Internet users also are taking a risk by surfing on unsecure websites and networks – like websites with a domain beginning with “http:” rather than “https:”, or the public Wi-Fi at a coffeehouse. Even if you obtain a password for a network in a public place, that network is still public because hackers can get the password too.

Through a “man-in-the-middle” attack, hackers can intercept and read transmitted data that you’re sending by pretending to be the victim’s desired receiver. They can even capture log-ins and passwords without you knowing that you’ve been breached.

What are some protection strategies for users?

First, you need to be suspicious of the word “free” before downloading a file to your system.
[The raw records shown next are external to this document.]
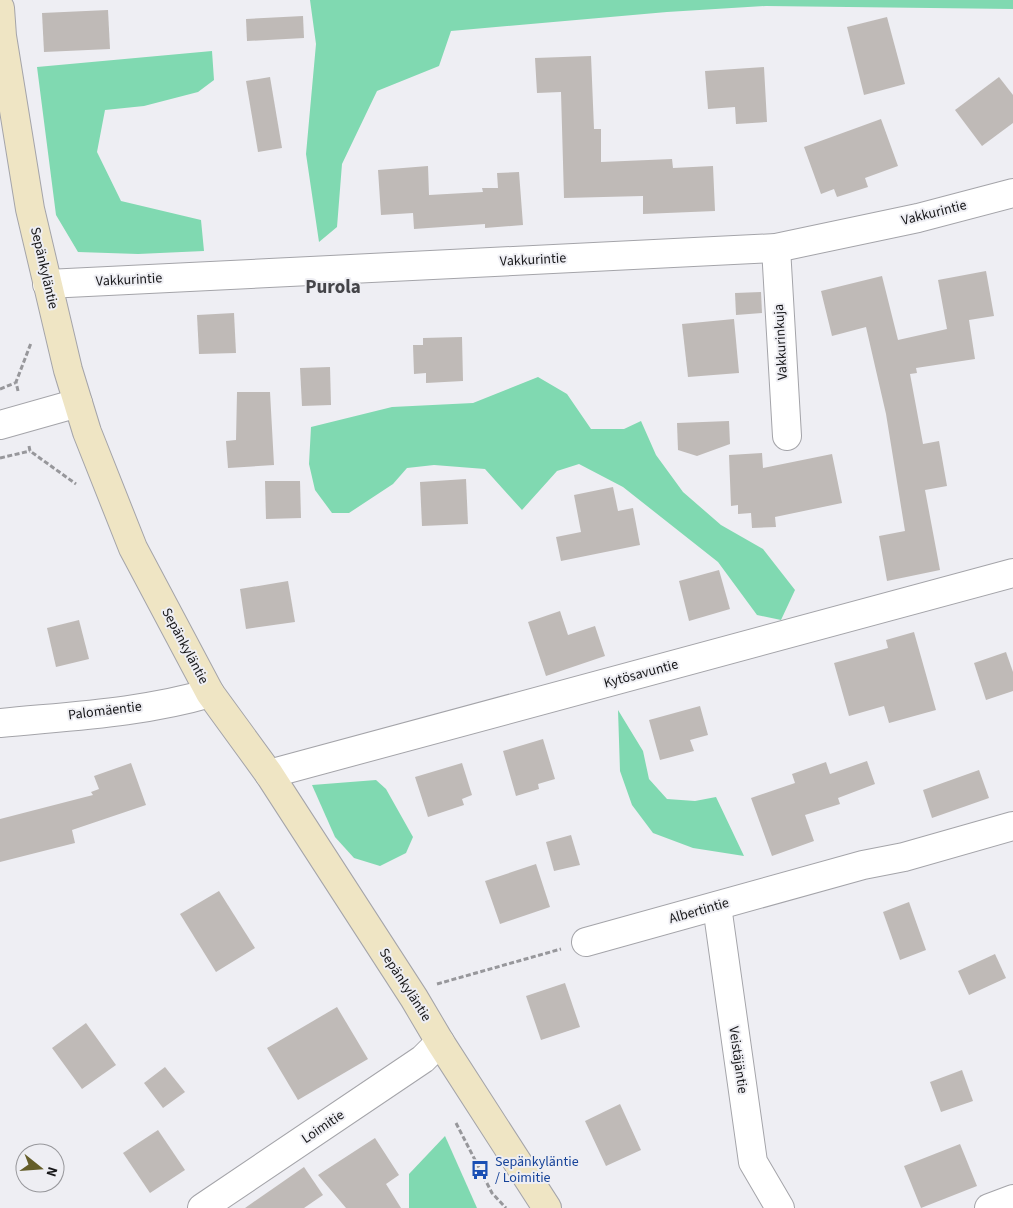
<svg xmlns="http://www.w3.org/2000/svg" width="1013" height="1208" viewBox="0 0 1013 1208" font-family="'Source Sans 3',sans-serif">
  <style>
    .green { fill: #80d9b1 }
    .building { fill: #bfbab7 }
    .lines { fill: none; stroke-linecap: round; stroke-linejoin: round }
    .minor-casing { stroke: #a4a4a9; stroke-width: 30 }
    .tertiary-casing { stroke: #a4a4a9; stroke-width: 30 }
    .secondary-casing { stroke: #a4a4a9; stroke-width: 30 }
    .path { stroke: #97979b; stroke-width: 3; stroke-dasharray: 5 2.5; stroke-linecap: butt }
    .minor { stroke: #fff; stroke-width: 28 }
    .tertiary { stroke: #fff; stroke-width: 28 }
    .secondary { stroke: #efe5c4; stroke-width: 28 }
    .labels { text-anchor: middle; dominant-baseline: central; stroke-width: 4; stroke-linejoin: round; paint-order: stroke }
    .street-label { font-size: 14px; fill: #171719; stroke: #eeeef3 }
    .transit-label { font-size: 14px; fill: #164399; stroke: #eeeef3; text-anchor: start }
    .district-label { font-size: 19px; font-weight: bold; fill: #454549; stroke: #eeeef3 }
  </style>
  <rect width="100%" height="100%" fill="#eeeef3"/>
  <g class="green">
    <path d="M310,0h703v9l-247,-3 -99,6 -216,19 -12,35 -62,25 -35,73 -5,63 -18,15 -13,-88 10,-110z"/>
    <path d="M212,51l2,29 -16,12 -54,14 -39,4 -8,42 24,49 80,19 3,31 -66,3 -60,-2 -22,-37 -19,-148z"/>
    <path d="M538,377l29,17 24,35h33l17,-8 15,34 27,37 38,33 42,24 32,41 -14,30 -24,-5 -39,-53 -95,-75 -44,-23 -22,7 -35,39 -37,-41 -51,-4 -27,3 -14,16 -44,29h-17l-17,-23 -6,-26 2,-37 81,-20 81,-4z"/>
    <path d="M618,710l25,41 6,28 18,20 28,2 21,-4 28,59 -51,-8 -40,-15 -21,-28 -12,-34z"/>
    <path d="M376,780l10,9 27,48 -7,16 -26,13 -26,-8 -19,-21 -23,-52z"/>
    <path d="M445,1136l32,72h-68v-34z"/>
  </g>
  <g class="building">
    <path d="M108,10l2,39 -66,3 -2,-39z"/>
    <path d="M303,16l1,22 -57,3 -1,-22z"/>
    <path d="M887,17l18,67 -41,11 -17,-68z"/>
    <path d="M591,56l3,73h7v33l71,-3 1,9 40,-2 2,45 -72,3v-18l-79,2 -3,-106 -24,1 -2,-35z"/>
    <path d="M764,67l3,55 -31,2 -1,-17 -27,2 -3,-38z"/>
    <path d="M270,77l12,71 -24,4 -12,-71z"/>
    <path d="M999,77l14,18v28l-31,23 -27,-36z"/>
    <path d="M881,119l17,47 -33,12 3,9 -31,10 -3,-8 -13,5 -17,-47z"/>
    <path d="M428,166l1,29 54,-3 -1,-4h16l-1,-15 22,-1 4,53 -38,3v-4l-71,5 -1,-16 -32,2 -3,-45z"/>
    <path d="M986,271l8,45 -25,4 6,39 -59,9 1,5 -7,1 13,70 16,-3 8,45 -22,4 15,80 -53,11 -8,-45 26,-5 -19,-117 -20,-87 -34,9 -11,-45 61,-15 16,64 49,-11 -9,-49z"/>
    <path d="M761,292l1,21 -26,2 -1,-22z"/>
    <path d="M234,313l2,40 -37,1 -2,-39z"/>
    <path d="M734,319l5,54 -51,4 -6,-53z"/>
    <path d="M462,337l1,44 -37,2v-10l-12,1 -1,-29h10v-7z"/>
    <path d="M330,367l1,38 -29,1 -2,-38z"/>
    <path d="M237,392h33l4,73 -46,3 -2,-27 10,-1z"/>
    <path d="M729,421l1,23 -33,12 -19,-6 -1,-27z"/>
    <path d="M762,453l1,15 69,-14 10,49 -67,14 1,10 -24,1 -1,-15 -13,1v-9l-7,1 -2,-51z"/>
    <path d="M466,479l2,45 -46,2 -2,-44z"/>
    <path d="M265,481h35l1,37 -35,1z"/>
    <path d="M613,487l5,24 15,-3 7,37 -79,16 -5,-24 25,-5 -7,-37z"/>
    <path d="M719,570l11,39 -41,12 -10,-40z"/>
    <path d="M288,581l7,41 -49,7 -6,-40z"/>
    <path d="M560,611l8,24 27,-9 10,30 -59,20 -18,-54z"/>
    <path d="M79,620l10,39 -33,8 -9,-39z"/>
    <path d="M914,632l22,78 -47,13 -5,-17 -35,10 -15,-53 54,-15 -2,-8z"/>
    <path d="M1006,652l7,20v19l-27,9 -12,-37z"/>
    <path d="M700,706l8,29 -18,5 4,11 -34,9 -11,-40z"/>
    <path d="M543,739l12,40 -17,5 1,5 -23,7 -13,-45z"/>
    <path d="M867,761l8,23 -37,14 2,6 -35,11 9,26 -42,15 -21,-58 44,-15 -3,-9 34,-12 4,12z"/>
    <path d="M131,763l15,42 -74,25 3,13 -75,19v-43l93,-24 -2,-3 8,-3 -5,-13z"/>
    <path d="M462,763l10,32 -10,4 2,6 -36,12 -13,-40z"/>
    <path d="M979,770l10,28 -57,20 -9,-28z"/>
    <path d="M571,835l9,30 -26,6 -8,-29z"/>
    <path d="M536,864l14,43 -50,17 -15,-43z"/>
    <path d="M219,891l36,57 -39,24 -36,-58z"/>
    <path d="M909,902l17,48 -26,10 -17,-48z"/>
    <path d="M995,954l11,24 -37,17 -11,-24z"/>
    <path d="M565,983l15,44 -39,13 -15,-44z"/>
    <path d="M337,1007l31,52 -70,41 -31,-52z"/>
    <path d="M86,1023l30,42 -34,24 -30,-41z"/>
    <path d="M165,1067l20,25 -22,16 -19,-25z"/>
    <path d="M962,1070l11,31 -32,11 -11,-30z"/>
    <path d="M620,1104l21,46 -35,16 -21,-45z"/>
    <path d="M158,1130l27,40 -35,23 -27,-40z"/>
    <path d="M375,1138l24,37 -13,9 15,24h-55l-28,-33z"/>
    <path d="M960,1144l17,42 -56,22 -17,-42z"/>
    <path d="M304,1167l19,28 -19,13h-59z"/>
  </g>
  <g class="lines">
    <g class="minor-casing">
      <g id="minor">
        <path d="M776,248l11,188"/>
        <path d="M47,284l729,-36 142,-30 95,-25"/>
        <path d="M0,723c70,-7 142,-10 210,-30"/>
        <path d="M269,774l744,-201"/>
        <path d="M717,906l36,256 27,46"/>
        <path d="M586,942l277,-77 41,-8 109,-31"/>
        <path d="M202,1208l221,-149 17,-17"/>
        <path d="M989,1208l24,-9"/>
      </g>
    </g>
    <g class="tertiary-casing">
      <path id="tertiary" d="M0,425l78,-22"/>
    </g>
    <g class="secondary-casing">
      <path id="secondary" d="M0,8l2,28 28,173 38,161 19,62 46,116 77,145 59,81 145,224 26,44 107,166"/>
    </g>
    <g class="path">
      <path d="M0,389l15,-6"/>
      <path d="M18,391l-2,-9 15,-39"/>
      <path d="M29,446l1,5 46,33"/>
      <path d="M0,458l30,-7"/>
      <path d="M437,984l124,-35"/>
      <path d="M456,1123l36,70 14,15"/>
    </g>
    <use href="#minor" class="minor"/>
    <use href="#tertiary" class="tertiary"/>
    <use href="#secondary" class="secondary"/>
  </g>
  <defs>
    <g id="bus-bare" transform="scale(1.5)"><path d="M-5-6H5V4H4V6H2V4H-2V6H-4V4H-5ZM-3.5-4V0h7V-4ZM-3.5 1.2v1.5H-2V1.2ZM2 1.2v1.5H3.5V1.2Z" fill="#1a4fb4" stroke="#eeeef3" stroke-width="2.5" paint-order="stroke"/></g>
  </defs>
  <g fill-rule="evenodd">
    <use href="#bus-bare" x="480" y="1170"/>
  </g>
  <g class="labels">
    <g class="street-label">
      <text transform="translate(934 213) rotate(-14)">Vakkurintie</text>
      <text transform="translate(533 260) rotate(-3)">Vakkurintie</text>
      <text transform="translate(44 268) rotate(77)">Sepänkyläntie</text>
      <text transform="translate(129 280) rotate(-3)">Vakkurintie</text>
      <text transform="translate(781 342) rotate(-93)">Vakkurinkuja</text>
      <text transform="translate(185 646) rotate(62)">Sepänkyläntie</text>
      <text transform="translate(641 674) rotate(-15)">Kytösavuntie</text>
      <text transform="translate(105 711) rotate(-7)">Palomäentie</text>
      <text transform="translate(699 911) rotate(-16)">Albertintie</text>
      <text transform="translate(405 985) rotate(57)">Sepänkyläntie</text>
      <text transform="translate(738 1060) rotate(82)">Veistäjäntie</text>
      <text transform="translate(323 1127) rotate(-34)">Loimitie</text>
    </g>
    <g class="transit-label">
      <text x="495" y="1162">Sepänkyläntie<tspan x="495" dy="16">/ Loimitie</tspan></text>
    </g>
    <g class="district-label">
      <text x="333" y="287">Purola</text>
    </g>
  </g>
  <g transform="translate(40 1168) rotate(107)"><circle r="24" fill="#eeeef3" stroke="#98989c"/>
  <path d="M0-4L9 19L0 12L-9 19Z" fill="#645d29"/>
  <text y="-8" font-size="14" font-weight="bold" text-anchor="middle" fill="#171719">N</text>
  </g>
</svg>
Then, arm yourself by learning the clues of fake emails and URL addresses. A fake or suspicious email will have misspellings. As a simple example, instead of using uwm.edu, scammers may use uwn.edu. Another sign to watch for is when scammers add an extra character like an underscore to the URL. For example, instead of facebook.com, scammers may use facebook_.com.

When you need to do work on your laptop in a public place, like an airport or coffeehouse, do not transmit sensitive data. You should also avoid money transactions on a laptop or other wireless device too. Use a wired desktop instead.

How has social media increased the security risks?

Did you know that Facebook can take your public information available elsewhere on the web and apply it to your account? Suddenly, you’re not just a generic user – your data is linked to your identity.

Facebook’s “single sign on” service makes logging in and creating accounts for apps, games and services easy. But when you use Facebook to log in, Facebook collects all the information you have given to those apps. And it gives those apps access to your data on Facebook. Worse, Facebook can give those apps access to the data of your friends – even if those friends haven’t downloaded the app or consented in any way.

What can you do about those platforms?

There are a number of ways to reduce the amount of data you share with Facebook — including providing fake information in your profile, changing profile settings so that certain information displays only to you, and blocking apps from collecting your data entirely.

But you should also go online and delete information on third-party platforms where you “sign in” with your Facebook credentials. Better yet, don’t sign in to other apps using your Facebook account, even though it’s convenient.

Why is the job market so large for those with cybersecurity and privacy skills?

As intelligent systems proliferate, more and more security threats will appear. More companies will need to invest in skilled workers – and in professions that previously haven’t needed to.